We laughed and dragged all those bags fully loaded with my crazy Passion for the past six months.

 

 

 

Moving In

 

Thanks to my extremely organized packing system, Mark and I cleared everything out of my old place and moved them quickly into my new place within one hour! While doing this demanding task, I remembered the more demanding tasks when I moved 33 boxes from KL to JB, and 32 boxes from JB to Pasir Mas. But it wasn’t that bad this time around. My old small studio room had no enough room for unnecessary accessories. And I have no reasons to complain because my new fully-furnished studio apartment has every reason for me to be thankful. It comes with a great package. It offers everything for me, the material things that I have been deprived for the past six months.

 

A bedroom with a queen-size bed plus a Heating cum Cooling Split System.

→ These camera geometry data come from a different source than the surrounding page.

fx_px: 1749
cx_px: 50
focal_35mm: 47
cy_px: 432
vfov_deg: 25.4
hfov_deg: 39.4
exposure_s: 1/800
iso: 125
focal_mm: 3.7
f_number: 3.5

A flat wide-screen screen TV cum a DVD player with a lot of free channels.

A kitchen with matching stainless-steel set and complete accessories.

A microwave, a toaster, a kettle and a bar fridge with fancy gadgets.

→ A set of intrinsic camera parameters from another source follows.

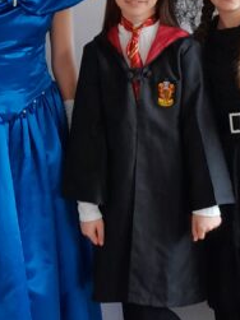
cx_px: 26
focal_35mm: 106
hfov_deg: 13.8
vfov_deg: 18.2
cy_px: 27
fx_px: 981
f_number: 1.8
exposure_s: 1/50
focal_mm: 4
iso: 125
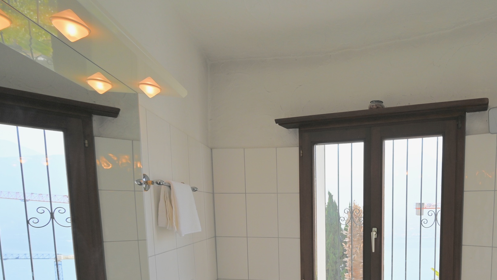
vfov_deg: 45.9
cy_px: 239
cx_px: 374
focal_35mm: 23
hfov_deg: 73.1
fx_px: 303
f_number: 5.6
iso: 140
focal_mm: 14
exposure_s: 1/250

A bathroom with a space for reading and a library collection.

A balcony with a stunning view of Melbourne city.

A life.

 

Of all these luxuries, the balcony is the most outstanding. A good balcony, for me, is one of the most crucial criteria of a good living place. It bridges souls and spirits to an unfounded land, so to speak. Standing there at the balcony on the Lucky eighth floor, I have the inspiring vision of queer eyes again. I know that I have found the most perfect spot to “settle down” for at least the next 12 months. Looking at the serene fountain of Bali Memorial Park right below me, gazing at the glorious sunset on my left, and admiring at the beautiful campus of Melbourne University on my right, I feel like a lazy King living in a 10-star presidential suite. I know that I will adore this place. And for all these passionate reasons, I decide to imprison myself again.

 

Thanks for pointing that out for me, Mark. Yeah, I am a passionate prisoner.

 

7 Comments leave one →
  1. January 20, 2010 1:48 am

    Now you’re living!!!

    • January 20, 2010 3:23 pm

      Oh yes, dolah. Life has just begun. Over and over again.

  2. ikpunye permalink
    January 20, 2010 2:26 am

    Hey Prisoner, at least your prison is better than ‘berbumbungkan angkasa kelabu, lantainya bumi retak seribu’.

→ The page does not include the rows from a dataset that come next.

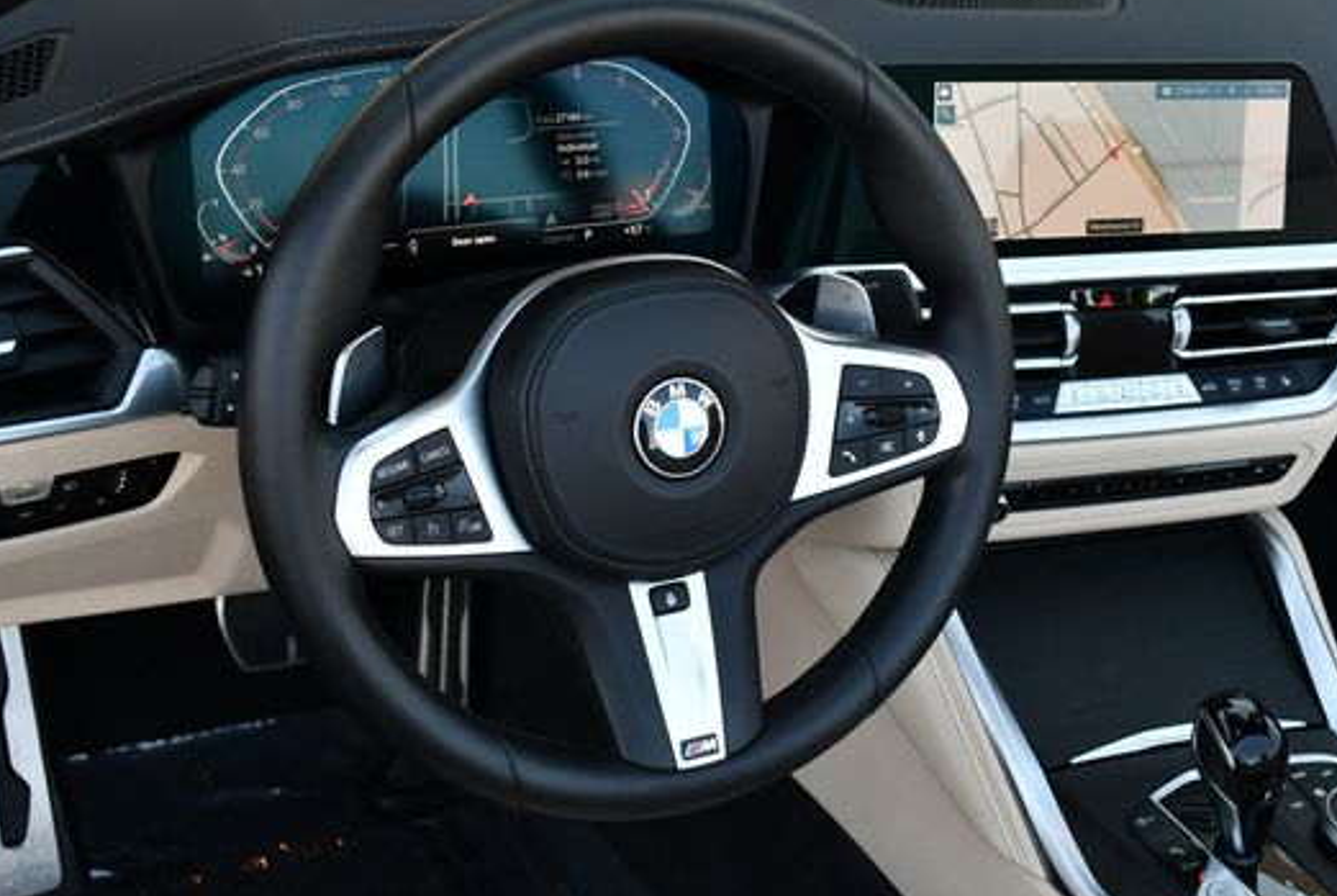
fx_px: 2008
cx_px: 752
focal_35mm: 54
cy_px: 385
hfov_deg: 36.8
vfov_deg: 25.1
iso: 400
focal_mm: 22
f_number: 4.5
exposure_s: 1/250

    Orait, you’re free now. Enjoy your freedom. :-)

    • January 20, 2010 3:25 pm

      You’re right, Ik. All these blessings are too much compared to what happened to those people in Haiti. I shouldn’t complain, I always know that :-)

      • ikpunye permalink
        January 20, 2010 3:41 pm

        ..and also people in our beloved country, masih ramai anak-anak yg belajar dalam kesempitan..

  3. January 20, 2010 2:07 pm

    Salam,

    Hilmi,

    Oghe kelate sokmo dayo saing dan caknonyo pado hidup berjaya amat tinggi! You another example. My father leave Pasir Puteh with rm 7.00 in the 60′s and now me and my siblings are his symbols of “hidup berjaya, biarlah susah dahulu”.

    • January 20, 2010 3:28 pm

      Salam Aliff.

      Oghe Klate ko, oghe Kedoh ko, oghe Johor ko, yang penting, kena gedebe sokmo! haha… Yup, the fields are always ripe to harvest. Sow and reap with JOY!